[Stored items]
•••••
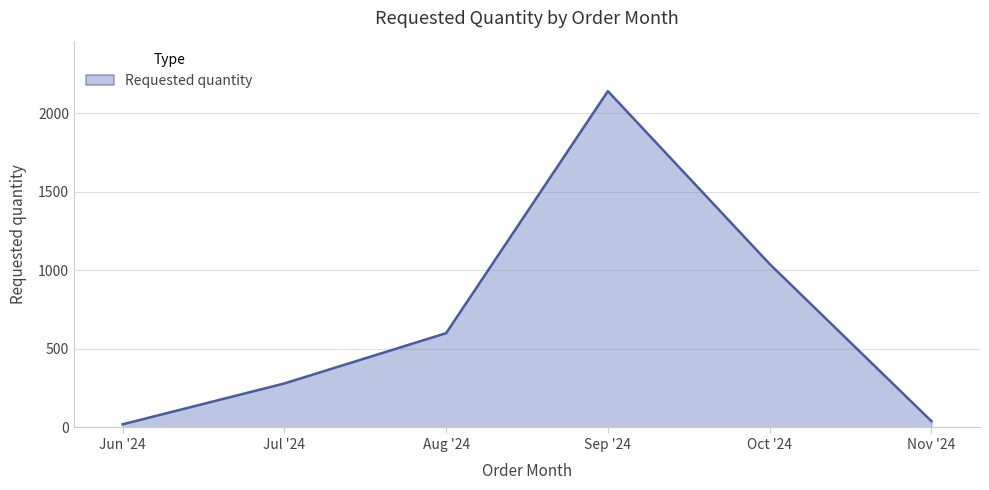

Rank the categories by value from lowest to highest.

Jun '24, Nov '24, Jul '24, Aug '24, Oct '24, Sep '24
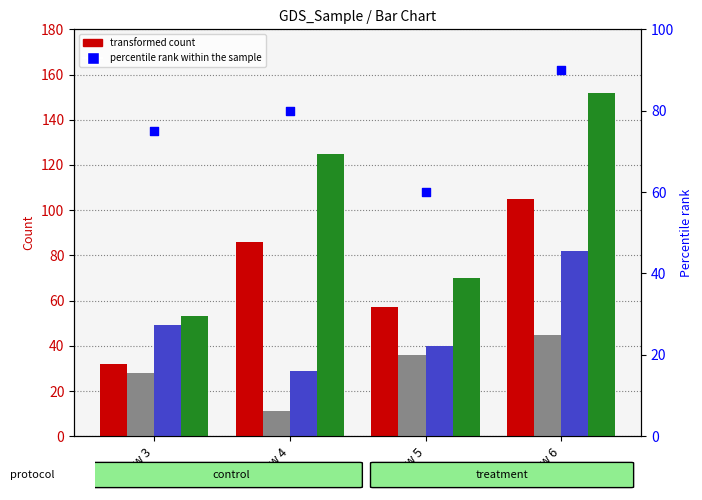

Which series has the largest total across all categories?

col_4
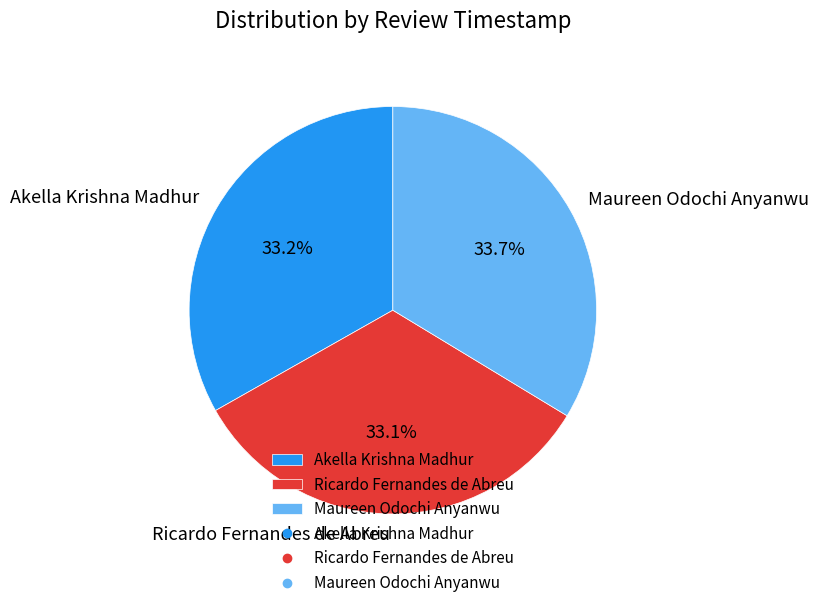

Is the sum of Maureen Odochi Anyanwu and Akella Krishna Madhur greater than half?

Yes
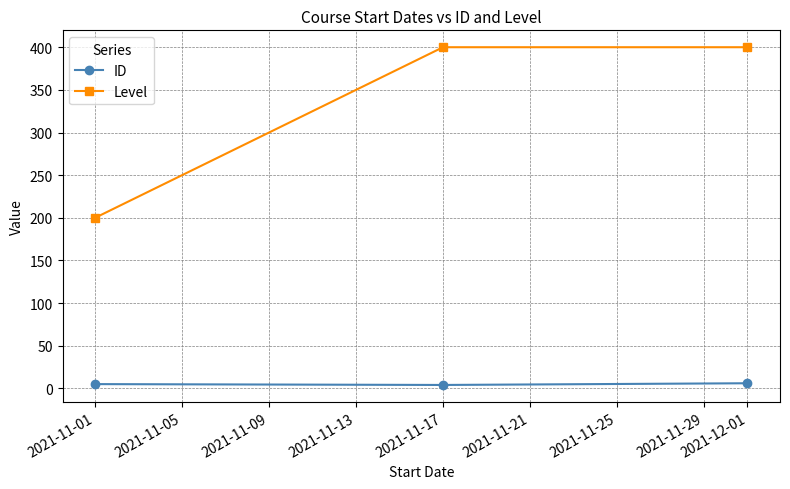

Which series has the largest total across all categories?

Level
•••••
**ACTION ITEM**: Rewrite all the entries, putting "highest total" wherever "largest total" appears and keeping everything else the same. Leave the pictures out.

**FINAL ANSWER**:
Rank the categories by value from lowest to highest.

Jun '24, Nov '24, Jul '24, Aug '24, Oct '24, Sep '24

Which series has the highest total across all categories?

col_4

Is the sum of Maureen Odochi Anyanwu and Akella Krishna Madhur greater than half?

Yes

Which series has the highest total across all categories?

Level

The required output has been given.